Puffs evoked at short latencies following photorelease of i-IP₃ involve similar or greater numbers of IP₃R channels than puffs at longer latencies. (A) Representative fluorescence trace (ΔF/F₀) depicting the first 4 events evoked at a single site following a UV flash. Lower trace shows the first two events (highlighted grey) shown on an expanded time scale showing stepwise transitions in Ca²⁺ fluorescence at approximate multiples of the unitary event level (grey arrows). Solid bars underneath each trace indicate the duration of the UV flashes. (B, C), Plots show peak puff amplitudes as a function of time after onset of the photolysis flash for strong and weak photolysis strengths, respectively. Filled squares denote the amplitude of the first event at each site, with subsequent events at those sites shown as hollow squares. Lines are regression fits to data on semi-logarithmic axes.

Fig. 3

Ca²⁺ signals evoked by photorelease of i-IP₃ in HeLa (A) and rat type I cortical astrocytes (B), recorded with single-channel resolution. The traces at the top show representative events displaying step-wise transitions in Ca²⁺ fluorescence. Signals in both of these cell types were on average smaller than in SH-SY5Y cells, and fewer step levels were evident. Plots show peak amplitudes of first (filled squares) and subsequent (open squares) events as functions of time after a strong (40 ms) photolysis flash. Lines are regressions to data on semi-logarithmic axes.

Fig. 4

Lack of motility of single IP₃Rs. (A) Representative trace showing activity from an apparent ‘lone’ IP₃R following a (200 ms) photolysis flash (asterisk).
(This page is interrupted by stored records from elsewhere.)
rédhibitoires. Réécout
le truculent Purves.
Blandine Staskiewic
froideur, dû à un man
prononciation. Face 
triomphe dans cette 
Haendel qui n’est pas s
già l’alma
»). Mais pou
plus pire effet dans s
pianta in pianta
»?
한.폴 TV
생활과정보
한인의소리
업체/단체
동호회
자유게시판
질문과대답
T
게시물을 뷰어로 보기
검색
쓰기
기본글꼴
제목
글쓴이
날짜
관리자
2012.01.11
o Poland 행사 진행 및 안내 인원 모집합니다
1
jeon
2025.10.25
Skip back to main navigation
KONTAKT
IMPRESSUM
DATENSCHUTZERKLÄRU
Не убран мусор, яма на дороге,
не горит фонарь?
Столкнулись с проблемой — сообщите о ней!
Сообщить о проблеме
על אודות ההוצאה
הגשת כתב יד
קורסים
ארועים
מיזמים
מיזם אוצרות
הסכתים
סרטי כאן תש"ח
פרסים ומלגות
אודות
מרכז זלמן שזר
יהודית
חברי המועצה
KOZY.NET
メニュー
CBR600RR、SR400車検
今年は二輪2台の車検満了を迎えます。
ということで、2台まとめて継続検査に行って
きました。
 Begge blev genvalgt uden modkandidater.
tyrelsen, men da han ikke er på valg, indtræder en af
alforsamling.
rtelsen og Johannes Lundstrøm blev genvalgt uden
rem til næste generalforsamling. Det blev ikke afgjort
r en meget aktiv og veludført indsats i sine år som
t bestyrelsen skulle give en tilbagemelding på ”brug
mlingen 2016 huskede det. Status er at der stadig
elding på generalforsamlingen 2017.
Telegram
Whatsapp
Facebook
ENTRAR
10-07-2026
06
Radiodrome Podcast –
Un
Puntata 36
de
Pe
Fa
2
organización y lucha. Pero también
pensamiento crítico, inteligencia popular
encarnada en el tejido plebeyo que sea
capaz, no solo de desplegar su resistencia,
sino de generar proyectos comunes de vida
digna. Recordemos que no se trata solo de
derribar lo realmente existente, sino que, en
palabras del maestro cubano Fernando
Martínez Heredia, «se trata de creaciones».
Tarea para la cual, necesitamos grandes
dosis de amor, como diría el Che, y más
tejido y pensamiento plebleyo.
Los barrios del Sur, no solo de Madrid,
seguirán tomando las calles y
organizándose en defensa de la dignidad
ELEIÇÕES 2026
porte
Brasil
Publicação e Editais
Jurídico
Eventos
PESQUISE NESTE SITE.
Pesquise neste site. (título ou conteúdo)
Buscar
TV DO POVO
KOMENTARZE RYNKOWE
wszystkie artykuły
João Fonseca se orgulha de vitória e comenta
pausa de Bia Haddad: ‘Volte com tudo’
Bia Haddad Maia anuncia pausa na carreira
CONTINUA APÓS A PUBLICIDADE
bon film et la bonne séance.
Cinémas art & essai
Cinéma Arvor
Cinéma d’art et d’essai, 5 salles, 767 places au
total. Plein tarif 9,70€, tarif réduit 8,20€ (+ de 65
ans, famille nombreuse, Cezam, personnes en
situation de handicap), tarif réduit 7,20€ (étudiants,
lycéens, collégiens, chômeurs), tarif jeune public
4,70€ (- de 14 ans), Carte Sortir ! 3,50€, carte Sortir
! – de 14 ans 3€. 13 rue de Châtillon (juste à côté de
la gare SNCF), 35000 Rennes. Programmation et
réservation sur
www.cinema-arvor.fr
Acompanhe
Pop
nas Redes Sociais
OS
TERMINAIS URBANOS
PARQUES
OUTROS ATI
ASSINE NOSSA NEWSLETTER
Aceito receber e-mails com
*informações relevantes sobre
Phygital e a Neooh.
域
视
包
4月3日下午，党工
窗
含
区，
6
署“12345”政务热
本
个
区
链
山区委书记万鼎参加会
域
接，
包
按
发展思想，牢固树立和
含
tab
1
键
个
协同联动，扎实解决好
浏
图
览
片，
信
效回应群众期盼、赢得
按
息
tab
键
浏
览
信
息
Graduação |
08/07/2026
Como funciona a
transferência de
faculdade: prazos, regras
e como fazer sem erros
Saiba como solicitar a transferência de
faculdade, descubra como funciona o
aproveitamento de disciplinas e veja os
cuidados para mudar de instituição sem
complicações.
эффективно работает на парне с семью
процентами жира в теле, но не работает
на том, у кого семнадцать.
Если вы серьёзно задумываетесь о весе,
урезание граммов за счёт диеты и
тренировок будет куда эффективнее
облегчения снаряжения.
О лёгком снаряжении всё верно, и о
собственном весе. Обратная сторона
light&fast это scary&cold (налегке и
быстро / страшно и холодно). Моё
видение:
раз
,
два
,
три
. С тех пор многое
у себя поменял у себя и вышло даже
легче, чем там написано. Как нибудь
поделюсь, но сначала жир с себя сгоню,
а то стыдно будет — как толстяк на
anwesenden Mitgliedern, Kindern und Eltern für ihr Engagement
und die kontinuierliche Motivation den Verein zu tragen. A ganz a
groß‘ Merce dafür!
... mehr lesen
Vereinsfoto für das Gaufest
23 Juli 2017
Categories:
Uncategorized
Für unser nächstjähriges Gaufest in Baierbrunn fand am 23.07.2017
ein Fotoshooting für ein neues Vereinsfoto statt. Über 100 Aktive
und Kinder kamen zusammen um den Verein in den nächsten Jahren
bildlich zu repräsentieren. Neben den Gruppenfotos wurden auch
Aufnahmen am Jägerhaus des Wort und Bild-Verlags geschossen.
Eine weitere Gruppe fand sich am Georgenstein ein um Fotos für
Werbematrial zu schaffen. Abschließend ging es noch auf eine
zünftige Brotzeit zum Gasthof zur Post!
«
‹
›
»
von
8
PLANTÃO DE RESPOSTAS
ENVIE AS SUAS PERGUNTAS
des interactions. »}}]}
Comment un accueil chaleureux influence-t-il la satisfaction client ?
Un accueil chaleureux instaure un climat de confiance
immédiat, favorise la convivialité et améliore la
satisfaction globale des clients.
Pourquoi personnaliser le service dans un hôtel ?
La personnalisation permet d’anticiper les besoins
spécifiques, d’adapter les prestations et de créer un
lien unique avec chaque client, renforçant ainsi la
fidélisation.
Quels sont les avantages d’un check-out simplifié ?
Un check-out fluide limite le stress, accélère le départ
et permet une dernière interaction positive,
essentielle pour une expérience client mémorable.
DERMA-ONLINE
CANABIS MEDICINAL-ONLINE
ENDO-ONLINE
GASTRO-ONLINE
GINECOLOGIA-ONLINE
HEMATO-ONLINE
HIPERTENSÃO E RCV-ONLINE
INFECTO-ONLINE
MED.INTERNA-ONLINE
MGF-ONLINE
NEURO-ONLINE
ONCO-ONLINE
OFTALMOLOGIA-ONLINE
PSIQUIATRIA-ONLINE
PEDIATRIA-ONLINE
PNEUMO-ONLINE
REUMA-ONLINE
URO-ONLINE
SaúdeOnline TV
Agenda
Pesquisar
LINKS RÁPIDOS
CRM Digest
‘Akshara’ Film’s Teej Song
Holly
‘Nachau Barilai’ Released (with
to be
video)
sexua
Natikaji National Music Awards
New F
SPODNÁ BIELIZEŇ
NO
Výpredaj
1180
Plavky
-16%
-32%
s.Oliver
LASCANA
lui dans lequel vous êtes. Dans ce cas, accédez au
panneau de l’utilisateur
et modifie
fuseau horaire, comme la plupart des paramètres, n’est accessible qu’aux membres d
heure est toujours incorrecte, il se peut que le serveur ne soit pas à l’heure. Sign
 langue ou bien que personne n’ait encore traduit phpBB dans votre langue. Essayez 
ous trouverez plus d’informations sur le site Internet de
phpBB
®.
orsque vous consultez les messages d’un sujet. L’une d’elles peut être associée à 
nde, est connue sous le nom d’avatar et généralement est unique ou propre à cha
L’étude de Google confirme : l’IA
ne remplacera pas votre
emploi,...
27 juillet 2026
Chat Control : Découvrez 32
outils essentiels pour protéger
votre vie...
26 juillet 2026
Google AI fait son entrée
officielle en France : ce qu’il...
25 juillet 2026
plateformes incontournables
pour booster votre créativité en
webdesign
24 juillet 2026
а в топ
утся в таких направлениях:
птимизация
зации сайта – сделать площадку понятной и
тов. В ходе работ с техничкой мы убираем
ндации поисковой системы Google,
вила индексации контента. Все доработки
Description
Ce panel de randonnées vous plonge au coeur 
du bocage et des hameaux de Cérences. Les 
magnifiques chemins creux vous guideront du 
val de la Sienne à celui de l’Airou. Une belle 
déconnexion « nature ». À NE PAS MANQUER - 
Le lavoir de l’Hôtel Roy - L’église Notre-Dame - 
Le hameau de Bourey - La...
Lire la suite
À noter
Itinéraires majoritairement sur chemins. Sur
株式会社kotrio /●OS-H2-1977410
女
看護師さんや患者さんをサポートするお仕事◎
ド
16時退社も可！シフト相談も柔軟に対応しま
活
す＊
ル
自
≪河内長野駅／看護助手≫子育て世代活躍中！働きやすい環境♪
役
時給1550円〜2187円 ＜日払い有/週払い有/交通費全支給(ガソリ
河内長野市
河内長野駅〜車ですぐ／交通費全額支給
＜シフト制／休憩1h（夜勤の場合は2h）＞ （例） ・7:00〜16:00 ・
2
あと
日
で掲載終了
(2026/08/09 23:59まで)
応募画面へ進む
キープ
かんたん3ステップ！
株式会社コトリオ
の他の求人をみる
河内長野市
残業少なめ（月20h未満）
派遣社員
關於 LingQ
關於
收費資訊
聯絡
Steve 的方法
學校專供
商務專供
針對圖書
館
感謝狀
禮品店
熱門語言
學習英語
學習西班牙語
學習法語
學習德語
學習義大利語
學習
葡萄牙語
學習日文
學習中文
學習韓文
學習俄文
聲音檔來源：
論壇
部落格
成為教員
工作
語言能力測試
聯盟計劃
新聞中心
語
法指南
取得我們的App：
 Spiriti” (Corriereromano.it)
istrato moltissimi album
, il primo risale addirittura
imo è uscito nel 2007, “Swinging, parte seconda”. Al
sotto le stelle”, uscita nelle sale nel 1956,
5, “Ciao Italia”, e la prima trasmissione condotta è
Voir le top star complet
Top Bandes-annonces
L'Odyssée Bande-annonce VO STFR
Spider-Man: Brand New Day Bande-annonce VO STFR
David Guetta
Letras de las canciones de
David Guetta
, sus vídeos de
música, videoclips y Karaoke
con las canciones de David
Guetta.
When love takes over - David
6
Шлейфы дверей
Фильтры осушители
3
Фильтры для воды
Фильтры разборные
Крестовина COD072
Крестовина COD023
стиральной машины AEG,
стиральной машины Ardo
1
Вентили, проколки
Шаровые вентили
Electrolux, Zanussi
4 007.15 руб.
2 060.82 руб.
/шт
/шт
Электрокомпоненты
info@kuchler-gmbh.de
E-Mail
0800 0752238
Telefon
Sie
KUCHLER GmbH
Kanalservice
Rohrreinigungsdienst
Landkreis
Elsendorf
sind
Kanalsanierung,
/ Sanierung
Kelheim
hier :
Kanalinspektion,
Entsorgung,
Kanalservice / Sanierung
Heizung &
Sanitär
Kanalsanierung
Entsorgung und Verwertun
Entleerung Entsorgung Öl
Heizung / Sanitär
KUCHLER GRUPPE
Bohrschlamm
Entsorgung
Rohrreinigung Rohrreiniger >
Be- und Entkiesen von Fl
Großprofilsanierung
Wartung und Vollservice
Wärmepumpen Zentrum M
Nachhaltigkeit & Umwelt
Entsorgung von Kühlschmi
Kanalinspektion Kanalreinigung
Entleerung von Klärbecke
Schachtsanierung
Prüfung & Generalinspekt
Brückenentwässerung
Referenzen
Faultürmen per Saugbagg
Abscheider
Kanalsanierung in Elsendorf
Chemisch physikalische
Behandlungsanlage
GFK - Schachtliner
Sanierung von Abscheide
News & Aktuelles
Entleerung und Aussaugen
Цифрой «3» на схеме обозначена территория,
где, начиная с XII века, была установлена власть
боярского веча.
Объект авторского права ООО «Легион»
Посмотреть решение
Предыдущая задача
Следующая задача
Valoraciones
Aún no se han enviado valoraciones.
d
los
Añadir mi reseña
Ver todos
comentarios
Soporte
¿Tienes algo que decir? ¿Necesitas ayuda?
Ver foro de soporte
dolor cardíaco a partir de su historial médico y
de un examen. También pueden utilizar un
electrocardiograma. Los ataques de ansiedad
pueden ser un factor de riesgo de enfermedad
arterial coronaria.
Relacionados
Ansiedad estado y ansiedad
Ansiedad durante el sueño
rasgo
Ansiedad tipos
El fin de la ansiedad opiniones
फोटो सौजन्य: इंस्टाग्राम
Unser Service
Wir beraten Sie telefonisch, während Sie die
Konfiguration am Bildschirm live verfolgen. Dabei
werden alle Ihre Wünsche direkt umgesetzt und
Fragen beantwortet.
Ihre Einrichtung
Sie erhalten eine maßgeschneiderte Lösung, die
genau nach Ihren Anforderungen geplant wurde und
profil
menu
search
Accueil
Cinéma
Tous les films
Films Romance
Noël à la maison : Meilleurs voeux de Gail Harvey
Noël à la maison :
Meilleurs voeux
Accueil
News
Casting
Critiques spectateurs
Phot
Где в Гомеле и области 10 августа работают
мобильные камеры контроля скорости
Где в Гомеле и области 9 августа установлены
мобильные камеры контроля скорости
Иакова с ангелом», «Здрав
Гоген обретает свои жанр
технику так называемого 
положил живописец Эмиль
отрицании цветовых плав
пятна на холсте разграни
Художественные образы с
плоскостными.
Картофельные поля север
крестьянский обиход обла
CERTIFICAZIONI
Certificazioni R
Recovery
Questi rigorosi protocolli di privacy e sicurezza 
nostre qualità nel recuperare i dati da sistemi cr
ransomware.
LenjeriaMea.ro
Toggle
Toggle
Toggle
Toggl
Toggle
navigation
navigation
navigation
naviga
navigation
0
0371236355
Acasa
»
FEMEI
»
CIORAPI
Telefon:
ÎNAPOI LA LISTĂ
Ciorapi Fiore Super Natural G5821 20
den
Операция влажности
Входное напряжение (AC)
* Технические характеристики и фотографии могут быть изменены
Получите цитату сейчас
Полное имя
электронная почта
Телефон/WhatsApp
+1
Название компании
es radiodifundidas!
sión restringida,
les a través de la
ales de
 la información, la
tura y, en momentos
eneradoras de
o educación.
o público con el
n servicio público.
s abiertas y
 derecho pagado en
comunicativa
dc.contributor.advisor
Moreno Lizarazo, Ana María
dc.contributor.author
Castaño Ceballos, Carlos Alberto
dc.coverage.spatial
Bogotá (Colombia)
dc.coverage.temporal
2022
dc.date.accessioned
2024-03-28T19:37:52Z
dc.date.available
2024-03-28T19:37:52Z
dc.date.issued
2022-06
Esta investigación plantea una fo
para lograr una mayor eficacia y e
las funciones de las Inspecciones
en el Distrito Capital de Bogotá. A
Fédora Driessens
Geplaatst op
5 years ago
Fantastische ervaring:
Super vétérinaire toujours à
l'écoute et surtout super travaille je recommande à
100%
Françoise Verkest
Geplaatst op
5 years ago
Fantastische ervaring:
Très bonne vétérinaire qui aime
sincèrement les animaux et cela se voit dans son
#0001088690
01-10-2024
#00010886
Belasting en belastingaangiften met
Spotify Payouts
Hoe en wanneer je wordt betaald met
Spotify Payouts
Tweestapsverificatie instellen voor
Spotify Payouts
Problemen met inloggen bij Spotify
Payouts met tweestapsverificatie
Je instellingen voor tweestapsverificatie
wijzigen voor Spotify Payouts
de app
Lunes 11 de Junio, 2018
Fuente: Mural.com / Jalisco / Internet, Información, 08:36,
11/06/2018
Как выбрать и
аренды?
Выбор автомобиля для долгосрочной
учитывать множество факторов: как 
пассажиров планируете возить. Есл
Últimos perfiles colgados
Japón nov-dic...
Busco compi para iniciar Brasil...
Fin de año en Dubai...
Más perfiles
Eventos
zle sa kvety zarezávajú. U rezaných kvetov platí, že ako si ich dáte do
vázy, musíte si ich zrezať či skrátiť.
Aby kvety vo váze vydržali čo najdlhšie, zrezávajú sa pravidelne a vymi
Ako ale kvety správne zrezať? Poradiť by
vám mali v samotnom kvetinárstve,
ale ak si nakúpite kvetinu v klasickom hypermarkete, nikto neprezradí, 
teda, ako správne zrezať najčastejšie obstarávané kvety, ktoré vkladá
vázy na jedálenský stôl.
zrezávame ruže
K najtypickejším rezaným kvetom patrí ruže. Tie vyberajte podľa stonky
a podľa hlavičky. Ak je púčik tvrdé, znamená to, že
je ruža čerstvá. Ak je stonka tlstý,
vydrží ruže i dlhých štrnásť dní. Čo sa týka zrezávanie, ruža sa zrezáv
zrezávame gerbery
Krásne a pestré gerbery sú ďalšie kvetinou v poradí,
Fluorescence was measured from a 1 µm square region of interest. (B), The image shows resting fluorescence of a single fluo-4-loaded SH-SY5Y cell, with the locations of all sites showing puffs (multi-channel signals) marked by circles, and with the site from which the trace in A was obtained marked by the box. The inset shows a scatter plot of mean centroid positions (error bars = ± 1SEM) of Ca²⁺ fluorescence during each of the discrete openings (blips) in the trace in A. (C) Bar graph shows the numbers of blips occurring during successive 2s intervals following photorelease of i-IP₃, derived from 15 sites that displayed exclusively single channel activity.

Fig. 5

Modeling cluster formation by a diffusive trap mechanism. Graphs show the numbers of IP₃Rs clustered at each of 7 puff sites in a simulated cell (colored step-wise lines), and the mean number of IP₃Rs per cluster (black curves; average of 50 simulations, 350 puff sites) as functions of time. The simulations model diffusion within a 2-dimensional rectangular cell (10 × 20 µm) in which N IP₃Rs are initially distributed at random and subsequently diffuse with diffusion coefficient D. Seven 'anchoring' sites with diameter L represent puff sites, to which IP₃Rs adhere after colliding. Panels show simulations with the following respective values of D (µm² s⁻¹), N and L (nm) : (A) 0.1, 100, 20; (B) 0,1, 100, 300; (C) 0.1, 1000, 20; (D) 0.03, 100, 20.